1. Fangs aren’t the only strange thing about these frogs
A newly discovered species of fanged frog does what no other frog can do—give birth to live tadpoles instead of laying eggs.
“Almost all frogs in the world—more than 6,000 species—have external fertilization, where the male grips the female in amplexus and releases sperm as the eggs are released by the female,” says Jim McGuire, associate professor of integrative biology at the University of California, Berkeley.

“But there are lots of weird modifications to this standard mode of mating. This new frog is one of only 10 or 12 species that has evolved internal fertilization, and of those, it is the only one that gives birth to tadpoles as opposed to froglets or laying fertilized eggs.”
2. ‘Alien’ octopus with a trick up its sleeve
Scientists made two interesting discoveries about the octopus this year. An analysis of its genome revealed striking differences between the octopus and other invertebrates. They found hundreds of octopus-specific genes, with many highly expressed in structures such as the brain, skin, and suckers.
“The late British zoologist Martin Wells said the octopus is an alien. In this sense, then, our paper describes the first sequenced genome from an alien,” says Clifton Ragsdale, associate professor in the departments of neurobiology and organismal biology and anatomy at the University of Chicago.
As if that weren’t strange enough, scientists at the University of California, Berkeley, discovered an octopus that does something truly odd to trap prey: Taps it on the shoulder and startles the victim into its arms. “I’ve never seen anything like it,” says Roy Caldwell.

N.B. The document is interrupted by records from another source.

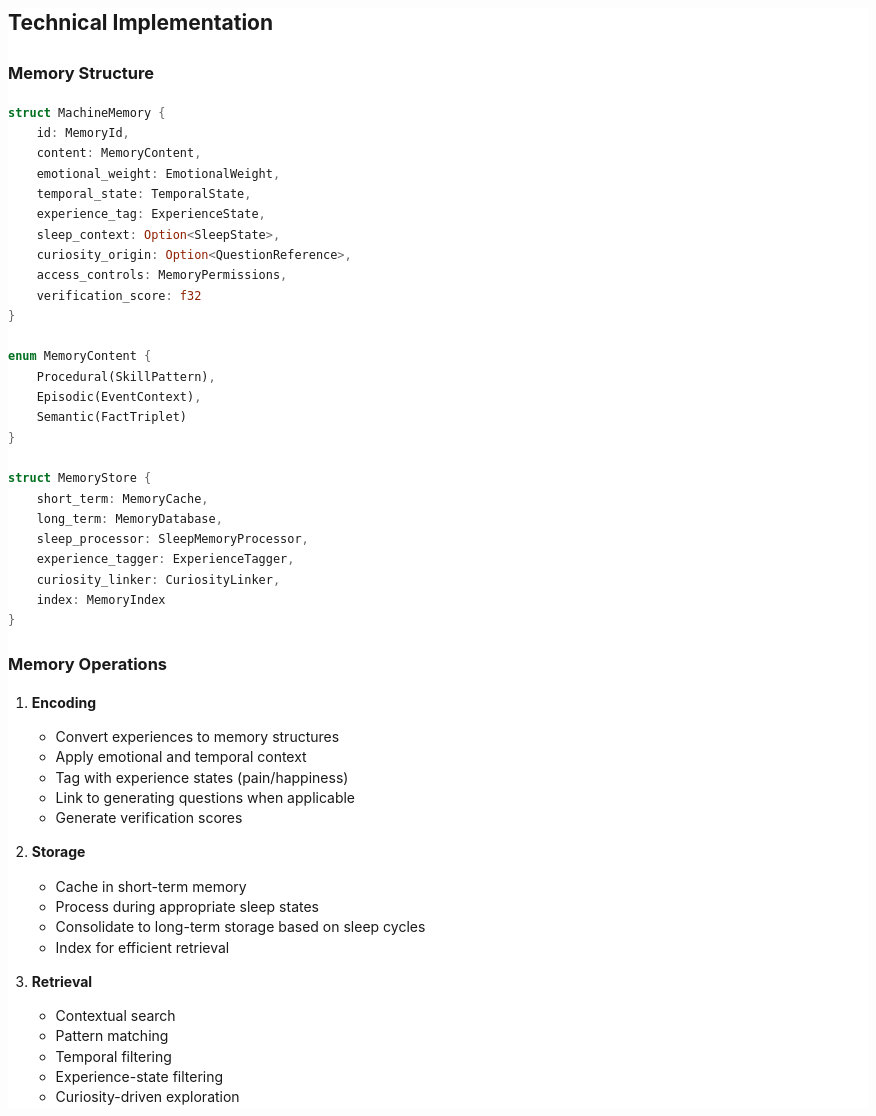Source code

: ## Technical Implementation

### Memory Structure
```rust
struct MachineMemory {
    id: MemoryId,
    content: MemoryContent,
    emotional_weight: EmotionalWeight,
    temporal_state: TemporalState,
    experience_tag: ExperienceState,
    sleep_context: Option<SleepState>,
    curiosity_origin: Option<QuestionReference>,
    access_controls: MemoryPermissions,
    verification_score: f32
}

enum MemoryContent {
    Procedural(SkillPattern),
    Episodic(EventContext),
    Semantic(FactTriplet)
}

struct MemoryStore {
    short_term: MemoryCache,
    long_term: MemoryDatabase,
    sleep_processor: SleepMemoryProcessor,
    experience_tagger: ExperienceTagger,
    curiosity_linker: CuriosityLinker,
    index: MemoryIndex
}
```

### Memory Operations
1. **Encoding**
   - Convert experiences to memory structures
   - Apply emotional and temporal context
   - Tag with experience states (pain/happiness)
   - Link to generating questions when applicable
   - Generate verification scores

2. **Storage**
   - Cache in short-term memory
   - Process during appropriate sleep states
   - Consolidate to long-term storage based on sleep cycles
   - Index for efficient retrieval

3. **Retrieval**
   - Contextual search
   - Pattern matching
   - Temporal filtering
   - Experience-state filtering
   - Curiosity-driven exploration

Watch an octopus use the trick to trap a shrimp:
3. Whee! Skydiving spiders
A nocturnal spider about two inches across is able to steer while falling, much like a wingsuit flyer, in order to return to the tree from which it fell.

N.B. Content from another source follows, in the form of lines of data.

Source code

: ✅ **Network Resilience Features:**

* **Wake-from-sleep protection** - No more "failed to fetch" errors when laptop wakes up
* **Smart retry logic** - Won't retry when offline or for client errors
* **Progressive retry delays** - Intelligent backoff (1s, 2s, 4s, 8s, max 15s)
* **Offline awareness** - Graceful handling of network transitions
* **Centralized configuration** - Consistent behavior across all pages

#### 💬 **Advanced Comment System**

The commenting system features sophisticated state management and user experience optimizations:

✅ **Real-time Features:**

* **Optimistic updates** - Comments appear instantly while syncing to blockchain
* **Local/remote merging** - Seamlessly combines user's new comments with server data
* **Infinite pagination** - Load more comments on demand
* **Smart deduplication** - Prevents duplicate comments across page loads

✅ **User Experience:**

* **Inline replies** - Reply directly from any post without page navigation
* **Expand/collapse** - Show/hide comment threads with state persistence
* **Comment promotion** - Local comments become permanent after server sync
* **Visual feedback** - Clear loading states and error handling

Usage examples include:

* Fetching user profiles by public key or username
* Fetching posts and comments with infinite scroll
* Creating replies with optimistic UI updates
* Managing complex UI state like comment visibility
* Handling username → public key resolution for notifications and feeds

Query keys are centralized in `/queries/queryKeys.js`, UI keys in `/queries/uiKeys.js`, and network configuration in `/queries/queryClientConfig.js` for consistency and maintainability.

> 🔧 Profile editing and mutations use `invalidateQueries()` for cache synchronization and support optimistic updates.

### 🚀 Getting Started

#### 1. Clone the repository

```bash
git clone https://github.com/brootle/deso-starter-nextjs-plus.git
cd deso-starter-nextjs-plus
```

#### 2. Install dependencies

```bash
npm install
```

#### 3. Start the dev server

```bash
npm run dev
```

“My guess is that many animals living in the trees are good at aerial gliding, from snakes and lizards to ants and now spiders,” says Robert Dudley, professor of integrative biology at the University of California, Berkeley.
4. Shark stores sperm for 45 months—then gives birth
Brownbanded bamboo sharks have a surprising way of producing offspring. The females can be separated from the male fathers of their pups for an astounding 45 months and still have a viable baby.

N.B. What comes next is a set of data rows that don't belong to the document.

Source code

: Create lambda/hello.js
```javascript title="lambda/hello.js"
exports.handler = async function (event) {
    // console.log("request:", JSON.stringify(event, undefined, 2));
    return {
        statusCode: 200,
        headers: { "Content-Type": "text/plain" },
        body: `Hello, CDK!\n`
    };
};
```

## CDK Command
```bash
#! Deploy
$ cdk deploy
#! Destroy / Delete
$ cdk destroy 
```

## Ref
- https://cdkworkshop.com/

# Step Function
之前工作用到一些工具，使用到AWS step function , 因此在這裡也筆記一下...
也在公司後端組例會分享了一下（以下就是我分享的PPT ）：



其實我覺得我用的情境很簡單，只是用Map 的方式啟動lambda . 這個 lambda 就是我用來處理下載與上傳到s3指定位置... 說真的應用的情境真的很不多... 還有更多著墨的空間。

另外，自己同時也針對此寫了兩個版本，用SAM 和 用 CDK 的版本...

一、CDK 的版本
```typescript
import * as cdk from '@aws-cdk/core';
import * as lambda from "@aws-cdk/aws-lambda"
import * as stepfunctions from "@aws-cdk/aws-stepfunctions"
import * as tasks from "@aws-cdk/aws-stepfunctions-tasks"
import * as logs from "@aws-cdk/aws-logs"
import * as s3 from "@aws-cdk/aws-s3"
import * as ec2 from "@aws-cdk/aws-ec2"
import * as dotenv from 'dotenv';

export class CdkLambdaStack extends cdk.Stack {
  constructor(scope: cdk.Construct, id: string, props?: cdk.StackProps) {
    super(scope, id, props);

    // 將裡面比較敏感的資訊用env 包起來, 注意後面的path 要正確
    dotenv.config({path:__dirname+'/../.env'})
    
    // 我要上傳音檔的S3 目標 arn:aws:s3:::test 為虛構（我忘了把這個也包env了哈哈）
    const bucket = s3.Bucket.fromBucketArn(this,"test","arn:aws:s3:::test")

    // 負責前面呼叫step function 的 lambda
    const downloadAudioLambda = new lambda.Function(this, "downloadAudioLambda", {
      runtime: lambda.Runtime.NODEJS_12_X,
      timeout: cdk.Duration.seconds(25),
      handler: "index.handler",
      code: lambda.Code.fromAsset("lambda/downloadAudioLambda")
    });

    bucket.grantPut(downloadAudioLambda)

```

Moisés A. Bernal, a PhD candidate at the Marine Science Institute at UT Austin, explains how scientists made the discovery:
5. Water bears are tough, tiny, and totally freaky
Small and strangely hardy animals called water bears—or tardigrades—can survive the harshest of environments, including outer space. Stick a tardigrade in an 80-celsius freezer for 10 years and it starts running around 20 minutes after thawing.

When scientists sequenced their genome, they were shocked to find the animals get a huge chunk—about 17 percent—from foreign DNA. For comparison, most animals have less than one percent of their genome from foreign DNA.
“We knew many animals acquire foreign genes, but we had no idea that it happens to this degree,” says Bob Goldstein, a researcher at the University of North Carolina at Chapel Hill.
6. Dinosaur snouts on chickens?
Scientists have transformed chicken embryos to give them a snout and palate configuration similar to that of small dinosaurs like Velociraptor and Archaeopteryx. Scientists say they didn’t create a “dino-chicken” just for the heck of it. They want to find the molecular mechanism involved in creating the skeleton of the beak.

“Little work has been done on what exactly a beak is, anatomically, and how it got that way either evolutionarily or developmentally,” says Bhart-Anjan S. Bhullar, a paleontologist at Yale University.